_WHAT YOU SHOULD DO_
Please copy the section of the article on the Alexander Column railing between "The announcement is" and "eagle disappearances showed.", inclusive, swapping "spear-tops" for "finials".

_READING PASSAGE_
*** Block opens ***

The woman, a regular visitor to the Hermitage, found the statue two weeks ago while walking in a public garden on Naberezhnaya Admirala Makarova. After her discovery, she contacted the Hermitage via email and took the sculpture back to the museum, accompanied by her son and her daughter.
The announcement is the latest episode in an ongoing saga: The eagles decorating the Alexander Column railing have continually been stolen since its reconstruction in 2003, raising questions about its security. In total, two large three-sided eagles, eighty-four smaller eagles and 46 spear-tops decorating the railings have been lost over the years.
Since 2009, twenty-four-hour surveillance cameras have been installed and a procedure established with organizers of public entertainment events taking place on the square. Although dramatically reducing the number of thefts, the system appears not to be foolproof, as three recent eagle disappearances showed.
The last problem to date seems to be the fact that the Alexander Column has officially been the property of the Hermitage since 2009, while the railing is still in the ownership of the city. At the beginning of this month, the museum complained that red tape was hampering its efforts to improve the situation.
“In order to transfer the railings to the Hermitage books, the St. Petersburg City Property Management Committee requested a great number of documents,” the museum said in a press release. “The museum will not be able to carry out restoration of the railings with vandal-proof strengthening of the eagles and other decorative elements before the gathering of the documents is complete.”
It is regrettable that the State Hermitage and security services are forced to lose a lot of time and energy to regulate a situation that would cause no problem among civilized people, the museum added.
Contacted by The St. Petersburg Times, Georgy Vilinbakhov, the deputy director of the Hermitage in charge of the matter, declined to comment on the museum’s progress in gathering the necessary papers or to comment on the dispute with City Hall.
“Unfortunately, three obligatory documents needed for the whole process to go on are still missing,” said a member of the City Property Management Committee’s press service Wednesday.

*** Block closes ***

_AVAILABLE DATA_

*** Block opens ***

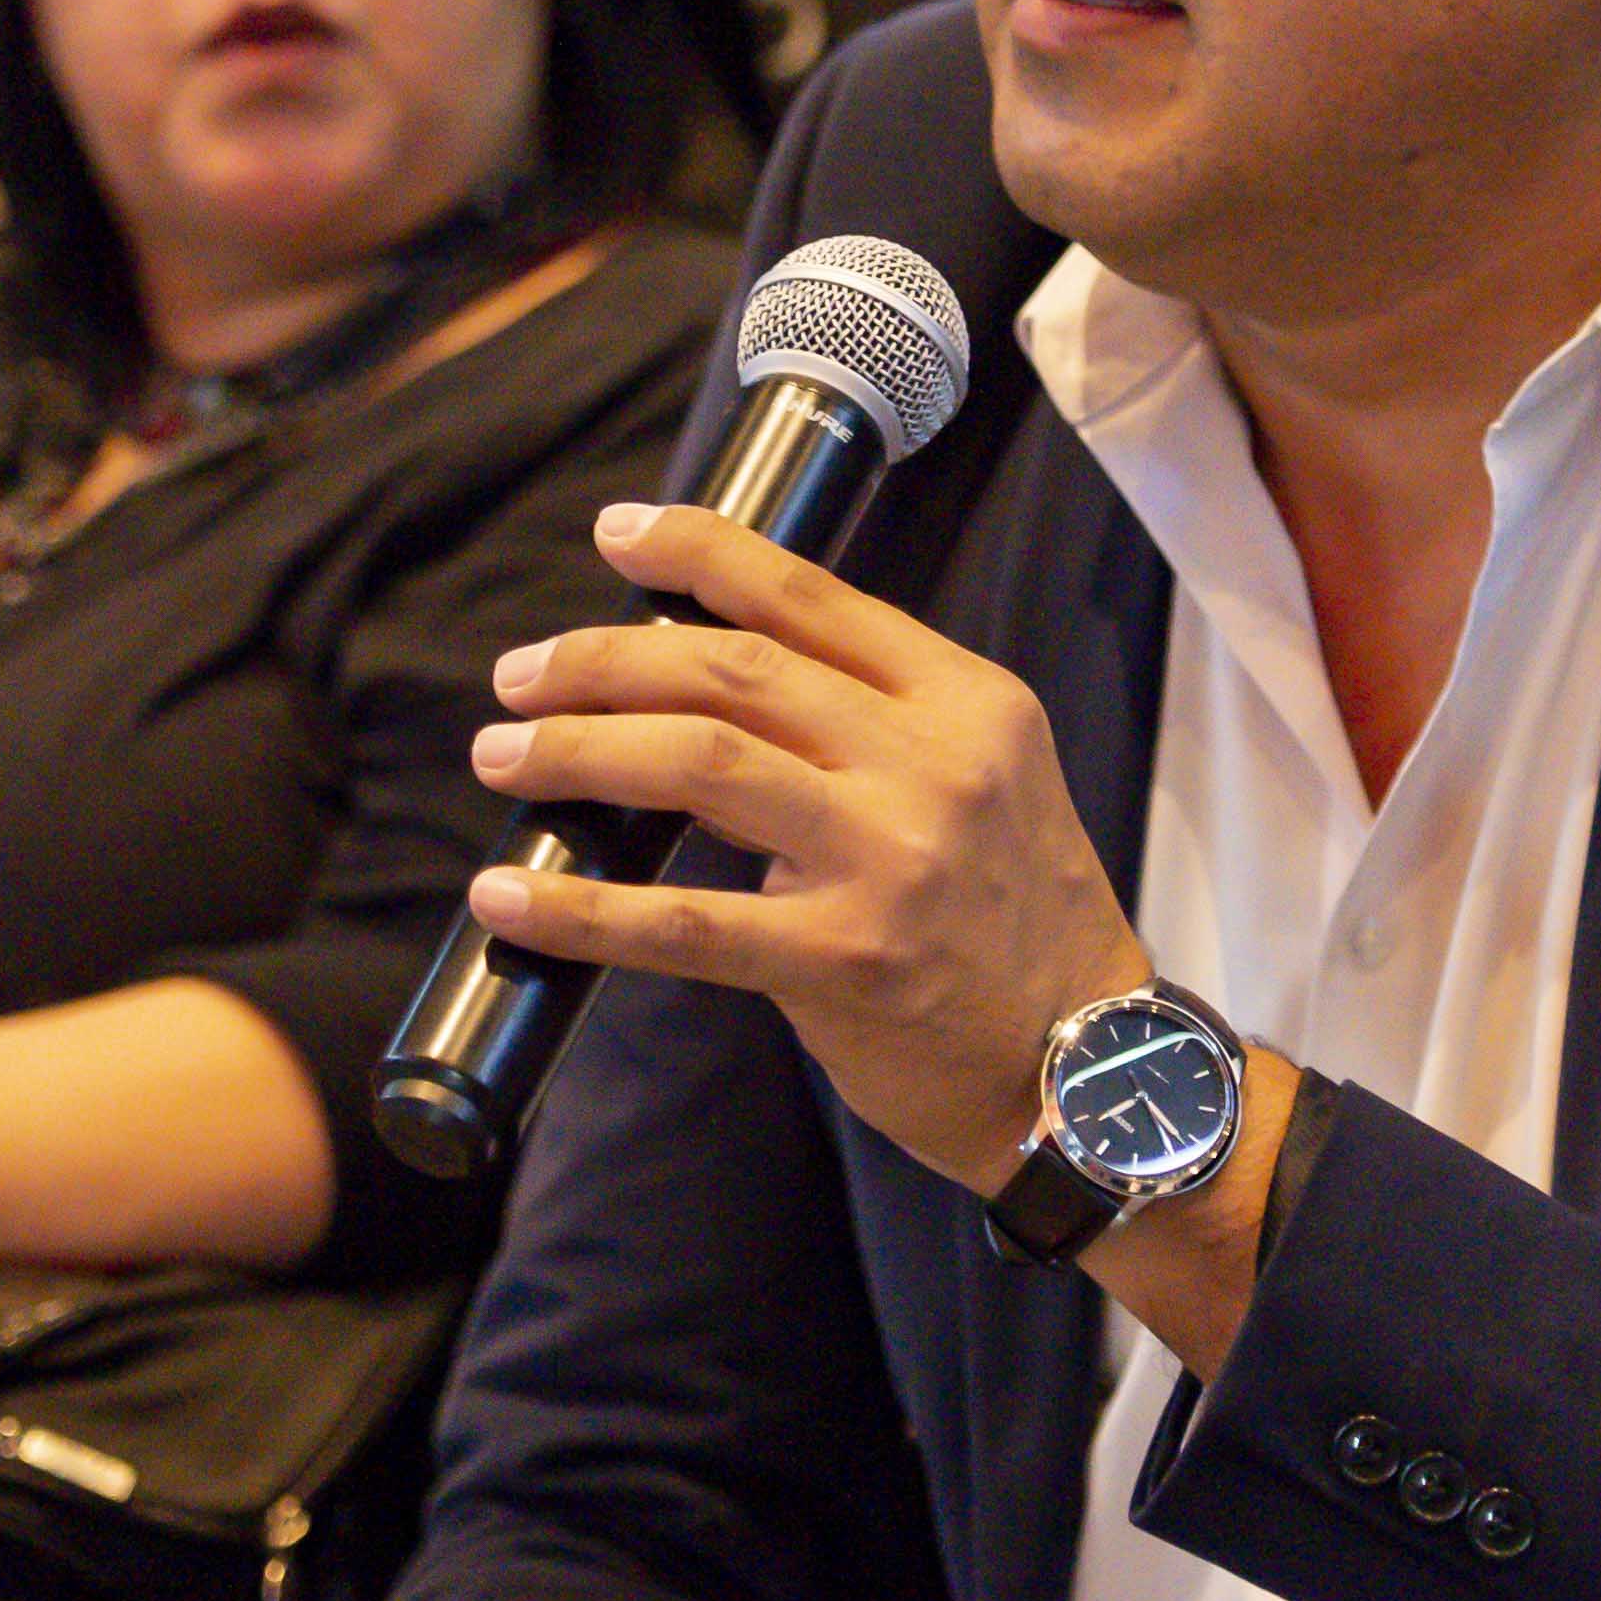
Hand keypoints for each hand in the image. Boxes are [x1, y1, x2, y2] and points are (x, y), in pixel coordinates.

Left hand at [457, 501, 1151, 1194]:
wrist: (1096, 1068)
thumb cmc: (1011, 921)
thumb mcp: (975, 785)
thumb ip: (860, 729)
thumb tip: (690, 694)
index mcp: (966, 701)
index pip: (811, 597)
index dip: (699, 552)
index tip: (618, 532)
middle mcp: (933, 763)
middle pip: (731, 670)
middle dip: (601, 662)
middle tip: (520, 677)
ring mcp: (890, 859)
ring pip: (696, 764)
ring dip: (576, 752)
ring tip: (504, 756)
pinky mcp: (845, 961)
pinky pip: (681, 923)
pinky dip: (579, 906)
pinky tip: (509, 898)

*** Block closes ***

_OUTPUT FOR THIS EXERCISE_
The announcement is the latest episode in an ongoing saga: The eagles decorating the Alexander Column railing have continually been stolen since its reconstruction in 2003, raising questions about its security. In total, two large three-sided eagles, eighty-four smaller eagles and 46 finials decorating the railings have been lost over the years.
Since 2009, twenty-four-hour surveillance cameras have been installed and a procedure established with organizers of public entertainment events taking place on the square. Although dramatically reducing the number of thefts, the system appears not to be foolproof, as three recent eagle disappearances showed.